White genocide is a political myth based on pseudoscience, pseudohistory, and ethnic hatred, and is driven by a psychological panic often termed "white extinction anxiety". Objectively, White people are not dying out or facing extermination. The purpose of the conspiracy theory is to justify a commitment to a white nationalist agenda that proposes to oppress BIPOC communities embrace xenophobia and stop immigration of non whites that would compete for resources believed wrongly to be in short supply. This belief is promoted online to vulnerable communities and individuals likely to be in support of calls to violence.

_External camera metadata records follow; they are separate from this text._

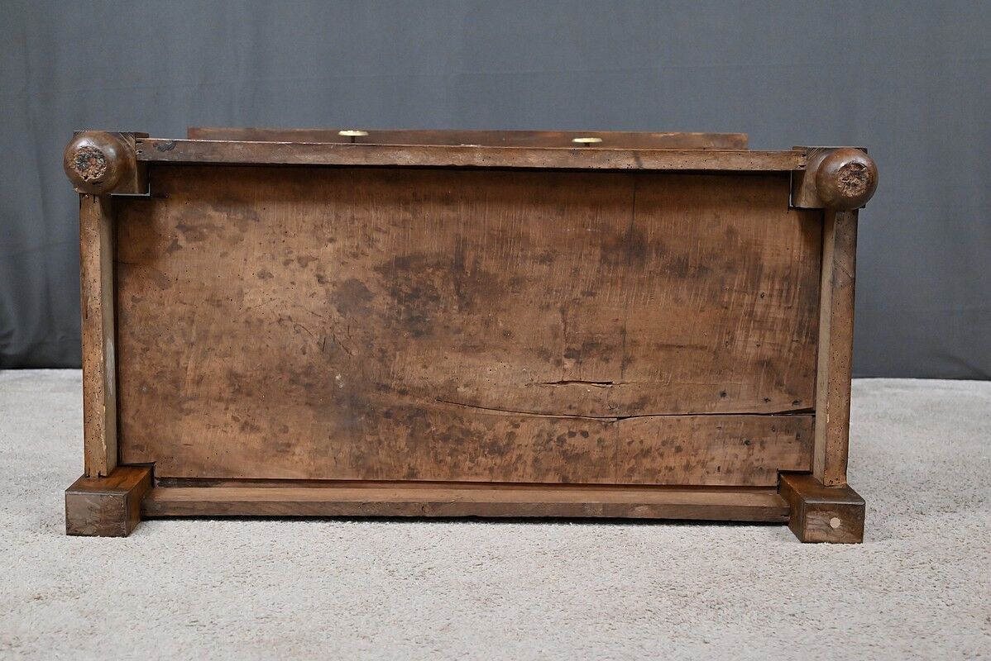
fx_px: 1377
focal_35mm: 50
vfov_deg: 27.0
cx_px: 496
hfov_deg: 39.6
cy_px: 330
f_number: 6.3
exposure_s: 1/80
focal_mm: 50
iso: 5000
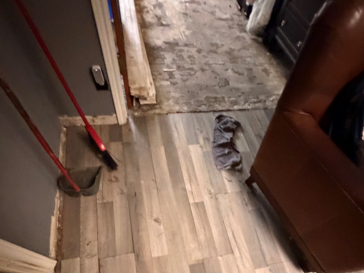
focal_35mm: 19
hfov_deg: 84.7
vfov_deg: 62.9
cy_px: 218
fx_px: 200
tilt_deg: -65.0
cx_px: 180
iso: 2000
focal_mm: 2.22
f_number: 2.2
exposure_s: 1/30
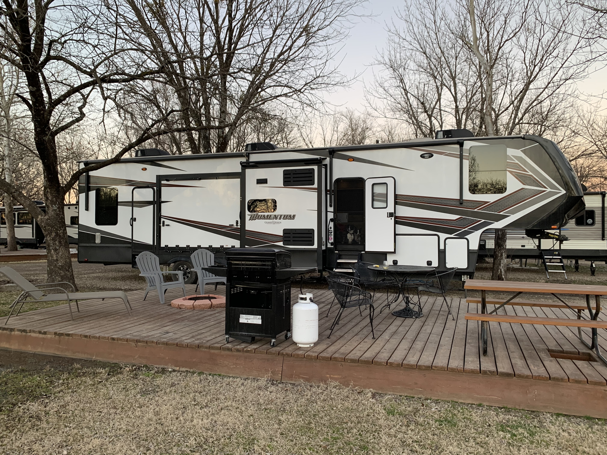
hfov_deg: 67.3
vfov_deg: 53.1
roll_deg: -0.7
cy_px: 228
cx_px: 304
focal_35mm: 26
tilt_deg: +0.8
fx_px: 456
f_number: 1.8
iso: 100
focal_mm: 4.25
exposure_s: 1/121
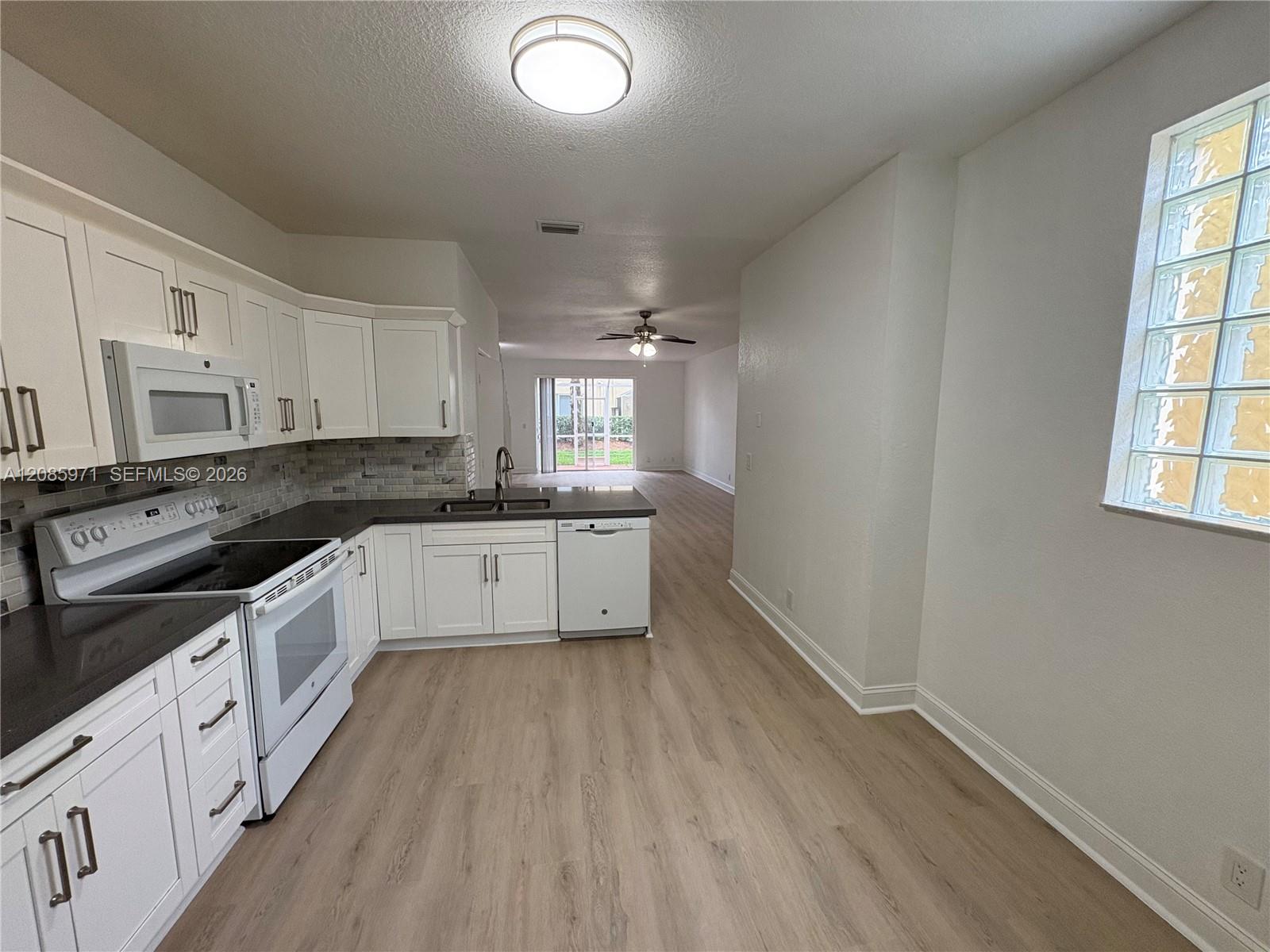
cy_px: 476
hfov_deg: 102.1
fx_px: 514
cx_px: 635
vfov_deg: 85.7
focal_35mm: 14
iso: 250
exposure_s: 1/120
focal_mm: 2.22
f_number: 2.2
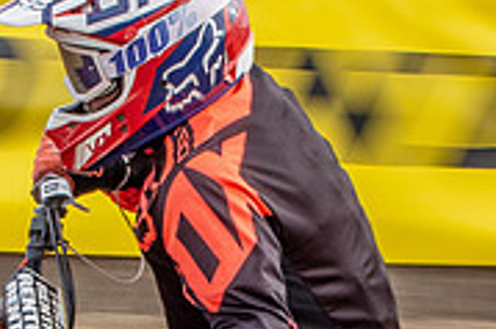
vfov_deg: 3.9
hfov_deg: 5.9
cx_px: 227
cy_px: 292
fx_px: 4790
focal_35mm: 348
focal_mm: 50
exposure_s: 1/100
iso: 125
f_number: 13
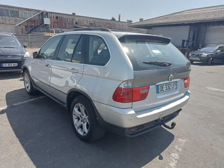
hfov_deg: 63.4
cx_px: 112
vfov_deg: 49.7
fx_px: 181
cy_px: 84
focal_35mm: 28
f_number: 2.2
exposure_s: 1/820
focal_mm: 3.46
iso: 100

"It’s well documented that increased heat and climatic instability leads to increased rates of violence. That means within households, between strangers, from the state (often police) against civilians, and even between states. Now, imagine that playing out in a world like ours, where conflicting media ecosystems have turned into fractured realities that have turned into a sort of choose-your-own hellscape that has turned our society into fighting factions without clear sides. Add climate change on top of that, and you’ve got a recipe for catastrophe—and it wasn’t denial that got us here..." Says Climatologist Mary Annaise Hegler.


Climate denial has been going out of vogue on the right for years now, giving way to the more “rational” climate delay or dismissal. Under this school of thought, right-wing pundits admitted that if climate change were real, it wasn’t that big of a deal. Let’s take Ben Shapiro, for example, who is famous for his stance that even if the seas rise, people will just sell their houses and move. Now, if you take this argument in good faith, it’s incredibly stupid—but it’s Ben Shapiro, so it’s inherently bad faith.

Climate delay, much like climate denial, was always a ruse. Shapiro is not stupid; he’s evil. He knows good and well everybody can’t move when the water comes—he just doesn’t care about the folks who don’t have the resources to move. Their lives do not matter to him regardless of their color the poor are a tool to keep power in the hands of a select few who usually are the ones who profit the most from delaying progressive change that could save the bulk of humanity from the ravages of a changed climate. Add to that the fact that high temperatures due to climate change cause more male births than female that's not the least of the problems. Increasingly high temperatures can harm fertility and birth rates as we are seeing now in real time globally. According to research by UCLA environmental economist Alan Barreca, sperm production falls in hot weather and this leads to even greater overall lower birth rates, which of course would be mostly males, with each generation having a lower sperm count.